Scaling laws for distributed random forests: New insights from Helmholtz AI researchers at KIT

Random forests are among the most widely used machine learning methods for tabular data, valued for their robustness, interpretability, and strong performance across many scientific domains. As datasets and models continue to grow, however, understanding how random forests scale across distributed and federated computing environments has remained an open challenge.
In a new paper published in Transactions on Machine Learning Research, researchers from the Karlsruhe Institute of Technology (KIT) and Helmholtz AI present a comprehensive analysis of the scaling behavior of distributed random forests. The study, titled “Scaling Laws of Distributed Random Forests”, systematically investigates how model performance, training time, and inference efficiency change as compute resources, model size, and data volume are scaled.
Using a hybrid high-performance computing implementation that combines MPI-based distributed computing with shared-memory parallelism, the research demonstrates strong scaling speedups of up to 31.98× and weak scaling efficiencies exceeding 0.96 on up to 64 compute nodes, without any loss in predictive accuracy of the global model. The work further compares different inference strategies, highlighting trade-offs between memory consumption, communication overhead, and data privacy, all of which are key considerations for large-scale and federated AI applications.
Beyond scalability, the paper also explores how distributed and non-IID data affect learning outcomes. The results show that while globally imbalanced data reduces predictive performance, certain forms of moderate local data heterogeneity can partially mitigate these effects, particularly under globally imbalanced data distributions. These findings provide valuable guidance for deploying random forests in real-world federated learning scenarios, where data distributions across sites are rarely identical.

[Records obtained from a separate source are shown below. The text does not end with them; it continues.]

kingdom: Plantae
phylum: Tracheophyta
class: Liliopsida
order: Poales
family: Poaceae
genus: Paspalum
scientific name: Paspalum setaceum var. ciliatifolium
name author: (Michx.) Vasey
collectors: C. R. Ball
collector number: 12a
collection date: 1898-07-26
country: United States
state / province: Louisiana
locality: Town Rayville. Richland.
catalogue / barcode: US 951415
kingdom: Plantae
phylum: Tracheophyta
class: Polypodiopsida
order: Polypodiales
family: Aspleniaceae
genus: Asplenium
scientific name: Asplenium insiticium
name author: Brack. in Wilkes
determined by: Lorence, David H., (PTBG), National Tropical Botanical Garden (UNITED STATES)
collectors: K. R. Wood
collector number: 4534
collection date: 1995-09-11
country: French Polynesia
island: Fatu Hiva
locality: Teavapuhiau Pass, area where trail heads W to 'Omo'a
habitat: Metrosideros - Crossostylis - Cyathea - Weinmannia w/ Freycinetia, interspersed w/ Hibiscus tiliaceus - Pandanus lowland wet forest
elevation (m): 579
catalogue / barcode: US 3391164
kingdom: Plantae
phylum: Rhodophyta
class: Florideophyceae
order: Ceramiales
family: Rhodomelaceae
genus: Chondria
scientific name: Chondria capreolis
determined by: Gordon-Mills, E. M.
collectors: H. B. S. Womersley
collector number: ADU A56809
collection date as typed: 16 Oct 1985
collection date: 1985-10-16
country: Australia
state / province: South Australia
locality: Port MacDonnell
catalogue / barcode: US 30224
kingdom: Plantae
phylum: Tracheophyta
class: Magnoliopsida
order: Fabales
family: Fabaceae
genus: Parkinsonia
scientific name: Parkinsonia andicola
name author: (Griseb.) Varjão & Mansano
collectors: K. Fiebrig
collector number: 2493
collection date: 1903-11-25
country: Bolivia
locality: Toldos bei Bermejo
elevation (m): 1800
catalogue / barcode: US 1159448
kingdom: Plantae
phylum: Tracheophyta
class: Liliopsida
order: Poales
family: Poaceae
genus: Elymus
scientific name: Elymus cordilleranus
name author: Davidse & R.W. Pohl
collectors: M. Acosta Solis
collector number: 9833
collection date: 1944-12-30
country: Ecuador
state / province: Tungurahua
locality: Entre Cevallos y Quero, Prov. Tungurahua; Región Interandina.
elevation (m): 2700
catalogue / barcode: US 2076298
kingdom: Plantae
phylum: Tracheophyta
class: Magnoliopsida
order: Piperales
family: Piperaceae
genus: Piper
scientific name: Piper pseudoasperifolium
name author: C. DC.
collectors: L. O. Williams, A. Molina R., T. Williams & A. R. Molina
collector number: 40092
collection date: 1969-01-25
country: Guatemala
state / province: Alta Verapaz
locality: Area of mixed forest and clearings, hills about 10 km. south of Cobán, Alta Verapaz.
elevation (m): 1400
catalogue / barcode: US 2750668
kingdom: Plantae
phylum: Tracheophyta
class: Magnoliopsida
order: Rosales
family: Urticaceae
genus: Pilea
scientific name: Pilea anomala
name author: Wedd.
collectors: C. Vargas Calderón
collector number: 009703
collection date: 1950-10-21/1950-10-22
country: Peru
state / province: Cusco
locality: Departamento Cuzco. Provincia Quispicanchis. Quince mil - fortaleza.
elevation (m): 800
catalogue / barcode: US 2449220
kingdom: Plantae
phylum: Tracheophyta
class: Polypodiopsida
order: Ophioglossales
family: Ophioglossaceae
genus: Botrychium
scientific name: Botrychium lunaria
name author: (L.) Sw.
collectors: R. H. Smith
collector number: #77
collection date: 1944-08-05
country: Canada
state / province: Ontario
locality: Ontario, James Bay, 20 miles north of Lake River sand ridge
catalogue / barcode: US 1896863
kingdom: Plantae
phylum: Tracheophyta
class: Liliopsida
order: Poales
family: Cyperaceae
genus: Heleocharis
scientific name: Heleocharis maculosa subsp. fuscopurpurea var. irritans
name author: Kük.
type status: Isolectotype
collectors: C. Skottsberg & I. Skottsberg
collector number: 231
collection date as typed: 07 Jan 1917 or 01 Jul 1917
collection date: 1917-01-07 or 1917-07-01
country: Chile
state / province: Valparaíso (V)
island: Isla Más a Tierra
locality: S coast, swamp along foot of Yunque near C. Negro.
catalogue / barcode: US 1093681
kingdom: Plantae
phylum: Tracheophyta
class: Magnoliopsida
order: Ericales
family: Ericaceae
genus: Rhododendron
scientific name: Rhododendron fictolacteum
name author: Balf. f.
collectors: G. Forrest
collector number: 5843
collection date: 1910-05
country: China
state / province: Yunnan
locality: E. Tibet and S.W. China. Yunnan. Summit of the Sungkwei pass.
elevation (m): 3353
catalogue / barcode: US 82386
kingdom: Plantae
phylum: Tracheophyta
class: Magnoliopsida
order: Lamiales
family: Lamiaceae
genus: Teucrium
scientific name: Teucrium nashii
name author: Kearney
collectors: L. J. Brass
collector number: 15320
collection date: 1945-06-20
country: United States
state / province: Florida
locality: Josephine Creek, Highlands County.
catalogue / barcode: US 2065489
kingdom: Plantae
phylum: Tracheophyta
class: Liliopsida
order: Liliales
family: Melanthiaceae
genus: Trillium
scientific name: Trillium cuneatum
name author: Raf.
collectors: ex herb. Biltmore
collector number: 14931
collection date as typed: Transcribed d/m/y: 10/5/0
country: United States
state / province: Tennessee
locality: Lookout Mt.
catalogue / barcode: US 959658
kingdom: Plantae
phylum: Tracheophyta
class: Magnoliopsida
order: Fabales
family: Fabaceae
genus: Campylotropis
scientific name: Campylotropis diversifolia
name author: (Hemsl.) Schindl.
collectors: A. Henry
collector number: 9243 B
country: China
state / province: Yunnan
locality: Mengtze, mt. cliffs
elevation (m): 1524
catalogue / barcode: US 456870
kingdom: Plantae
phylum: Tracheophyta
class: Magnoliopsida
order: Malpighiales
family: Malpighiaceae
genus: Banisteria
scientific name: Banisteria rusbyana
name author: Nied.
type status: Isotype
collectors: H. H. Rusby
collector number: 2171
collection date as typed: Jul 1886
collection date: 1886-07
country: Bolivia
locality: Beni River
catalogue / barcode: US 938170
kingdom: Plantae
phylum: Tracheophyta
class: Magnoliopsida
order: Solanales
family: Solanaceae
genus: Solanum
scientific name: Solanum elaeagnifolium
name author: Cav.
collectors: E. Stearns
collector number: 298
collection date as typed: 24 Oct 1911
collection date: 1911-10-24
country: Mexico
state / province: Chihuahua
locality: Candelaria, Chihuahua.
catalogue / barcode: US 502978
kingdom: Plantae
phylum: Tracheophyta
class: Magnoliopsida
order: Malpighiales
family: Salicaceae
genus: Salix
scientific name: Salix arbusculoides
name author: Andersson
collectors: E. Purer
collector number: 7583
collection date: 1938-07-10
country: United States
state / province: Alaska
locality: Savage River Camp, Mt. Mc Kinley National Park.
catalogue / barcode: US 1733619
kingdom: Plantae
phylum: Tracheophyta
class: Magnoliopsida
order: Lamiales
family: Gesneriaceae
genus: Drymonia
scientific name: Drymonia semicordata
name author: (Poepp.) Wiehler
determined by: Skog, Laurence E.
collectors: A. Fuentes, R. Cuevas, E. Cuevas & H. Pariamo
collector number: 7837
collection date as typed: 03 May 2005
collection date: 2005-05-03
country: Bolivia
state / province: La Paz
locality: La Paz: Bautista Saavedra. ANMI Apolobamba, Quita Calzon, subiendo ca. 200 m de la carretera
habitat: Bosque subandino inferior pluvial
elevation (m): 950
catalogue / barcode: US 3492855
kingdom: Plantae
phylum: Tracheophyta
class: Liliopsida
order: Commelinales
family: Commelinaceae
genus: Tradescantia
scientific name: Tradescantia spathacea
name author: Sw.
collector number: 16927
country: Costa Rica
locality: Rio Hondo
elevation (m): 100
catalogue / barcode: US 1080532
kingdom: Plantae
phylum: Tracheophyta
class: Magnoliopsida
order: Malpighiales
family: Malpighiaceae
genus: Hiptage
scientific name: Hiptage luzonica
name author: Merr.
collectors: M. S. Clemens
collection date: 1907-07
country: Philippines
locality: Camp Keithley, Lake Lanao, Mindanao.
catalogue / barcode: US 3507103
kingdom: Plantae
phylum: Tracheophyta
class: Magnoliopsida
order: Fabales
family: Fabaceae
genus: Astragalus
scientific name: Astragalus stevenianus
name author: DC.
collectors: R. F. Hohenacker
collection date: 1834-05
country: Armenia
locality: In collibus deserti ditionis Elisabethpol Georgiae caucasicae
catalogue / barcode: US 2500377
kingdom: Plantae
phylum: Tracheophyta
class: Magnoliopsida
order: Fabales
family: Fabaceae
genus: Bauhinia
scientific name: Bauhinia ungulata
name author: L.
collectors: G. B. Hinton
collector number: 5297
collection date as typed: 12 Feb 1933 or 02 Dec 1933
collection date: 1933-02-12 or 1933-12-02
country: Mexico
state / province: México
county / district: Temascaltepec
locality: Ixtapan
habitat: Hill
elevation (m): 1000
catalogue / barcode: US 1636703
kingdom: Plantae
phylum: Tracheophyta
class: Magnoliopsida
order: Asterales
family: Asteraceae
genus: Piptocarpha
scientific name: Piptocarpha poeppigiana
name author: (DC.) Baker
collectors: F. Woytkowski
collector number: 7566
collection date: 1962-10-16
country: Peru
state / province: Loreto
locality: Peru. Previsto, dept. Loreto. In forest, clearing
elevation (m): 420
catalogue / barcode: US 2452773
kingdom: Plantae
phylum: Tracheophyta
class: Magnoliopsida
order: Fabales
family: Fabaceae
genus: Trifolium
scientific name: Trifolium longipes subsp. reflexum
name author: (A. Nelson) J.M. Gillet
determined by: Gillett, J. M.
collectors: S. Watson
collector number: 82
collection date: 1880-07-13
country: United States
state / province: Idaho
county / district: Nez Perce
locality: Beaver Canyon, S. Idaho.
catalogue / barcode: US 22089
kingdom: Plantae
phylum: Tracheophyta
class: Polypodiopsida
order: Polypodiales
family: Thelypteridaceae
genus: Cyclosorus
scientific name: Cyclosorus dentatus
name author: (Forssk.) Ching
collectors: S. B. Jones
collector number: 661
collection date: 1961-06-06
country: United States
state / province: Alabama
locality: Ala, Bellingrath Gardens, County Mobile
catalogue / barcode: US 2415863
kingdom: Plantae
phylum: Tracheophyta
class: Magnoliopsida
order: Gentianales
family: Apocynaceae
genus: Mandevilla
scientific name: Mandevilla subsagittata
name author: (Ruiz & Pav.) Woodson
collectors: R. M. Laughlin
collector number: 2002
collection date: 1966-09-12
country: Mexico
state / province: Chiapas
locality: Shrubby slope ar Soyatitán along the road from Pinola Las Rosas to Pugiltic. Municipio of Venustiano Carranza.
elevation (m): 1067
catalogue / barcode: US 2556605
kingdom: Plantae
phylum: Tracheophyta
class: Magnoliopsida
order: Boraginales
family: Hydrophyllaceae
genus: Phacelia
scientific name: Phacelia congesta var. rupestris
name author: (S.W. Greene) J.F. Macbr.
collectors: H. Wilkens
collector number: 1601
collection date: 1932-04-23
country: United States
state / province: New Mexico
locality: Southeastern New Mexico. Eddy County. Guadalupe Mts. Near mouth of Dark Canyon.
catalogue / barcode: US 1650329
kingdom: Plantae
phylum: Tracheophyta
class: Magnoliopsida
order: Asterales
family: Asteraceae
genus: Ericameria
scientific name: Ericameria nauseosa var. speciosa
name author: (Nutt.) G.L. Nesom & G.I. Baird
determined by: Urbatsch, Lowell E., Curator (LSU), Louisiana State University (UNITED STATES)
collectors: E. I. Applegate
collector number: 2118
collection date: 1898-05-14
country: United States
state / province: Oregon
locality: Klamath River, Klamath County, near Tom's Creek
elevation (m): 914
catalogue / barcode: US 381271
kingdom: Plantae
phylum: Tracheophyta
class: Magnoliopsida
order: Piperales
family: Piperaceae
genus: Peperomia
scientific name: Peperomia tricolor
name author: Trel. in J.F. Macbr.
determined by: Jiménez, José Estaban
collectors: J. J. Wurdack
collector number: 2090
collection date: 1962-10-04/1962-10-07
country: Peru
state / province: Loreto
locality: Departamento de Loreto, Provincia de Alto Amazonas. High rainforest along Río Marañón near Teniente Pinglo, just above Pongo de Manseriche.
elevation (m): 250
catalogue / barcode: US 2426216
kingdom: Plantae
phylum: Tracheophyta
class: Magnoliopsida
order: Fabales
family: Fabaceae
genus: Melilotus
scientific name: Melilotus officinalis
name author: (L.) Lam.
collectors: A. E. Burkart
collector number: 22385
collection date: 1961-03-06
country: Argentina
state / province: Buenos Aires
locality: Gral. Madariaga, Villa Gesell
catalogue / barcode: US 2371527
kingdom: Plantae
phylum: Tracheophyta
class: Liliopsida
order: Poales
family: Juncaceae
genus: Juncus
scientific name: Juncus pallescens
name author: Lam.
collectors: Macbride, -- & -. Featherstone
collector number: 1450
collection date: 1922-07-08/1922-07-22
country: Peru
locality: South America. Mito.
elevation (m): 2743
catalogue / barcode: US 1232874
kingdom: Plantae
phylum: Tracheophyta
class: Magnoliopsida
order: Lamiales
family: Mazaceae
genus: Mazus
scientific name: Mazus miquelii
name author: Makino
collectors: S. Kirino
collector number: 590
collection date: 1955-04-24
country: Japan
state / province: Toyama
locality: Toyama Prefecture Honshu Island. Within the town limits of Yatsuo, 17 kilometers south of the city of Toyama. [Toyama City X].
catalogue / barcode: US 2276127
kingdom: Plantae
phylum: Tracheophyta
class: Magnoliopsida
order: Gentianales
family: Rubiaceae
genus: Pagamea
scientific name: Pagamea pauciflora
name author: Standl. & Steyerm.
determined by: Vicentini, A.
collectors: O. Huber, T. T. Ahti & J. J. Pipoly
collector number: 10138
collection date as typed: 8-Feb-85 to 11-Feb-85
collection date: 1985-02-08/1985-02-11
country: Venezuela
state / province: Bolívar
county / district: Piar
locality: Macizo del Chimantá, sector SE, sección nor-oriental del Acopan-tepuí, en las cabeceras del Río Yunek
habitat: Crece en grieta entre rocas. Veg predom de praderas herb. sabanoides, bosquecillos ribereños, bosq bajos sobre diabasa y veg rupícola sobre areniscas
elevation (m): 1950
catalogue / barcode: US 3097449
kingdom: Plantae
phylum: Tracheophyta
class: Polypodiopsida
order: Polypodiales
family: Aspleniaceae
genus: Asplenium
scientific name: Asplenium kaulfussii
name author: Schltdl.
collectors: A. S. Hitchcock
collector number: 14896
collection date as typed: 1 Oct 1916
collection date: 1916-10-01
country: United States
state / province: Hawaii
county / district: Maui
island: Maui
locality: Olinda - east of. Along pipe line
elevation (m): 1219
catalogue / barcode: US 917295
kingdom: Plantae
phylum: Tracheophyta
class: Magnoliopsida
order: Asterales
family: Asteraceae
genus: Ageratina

The study was conducted by Katharina Flügel (KIT, Helmholtz AI), Markus Götz (KIT, Helmholtz AI) and Marie Weiel (KIT, Helmholtz AI), in collaboration with Charlotte Debus and Achim Streit at KIT’s Scientific Computing Center. The work was funded by the Helmholtz Association’s Initiative and Networking Fund through the Helmholtz AI platform and carried out on the HoreKa high-performance computing system at KIT.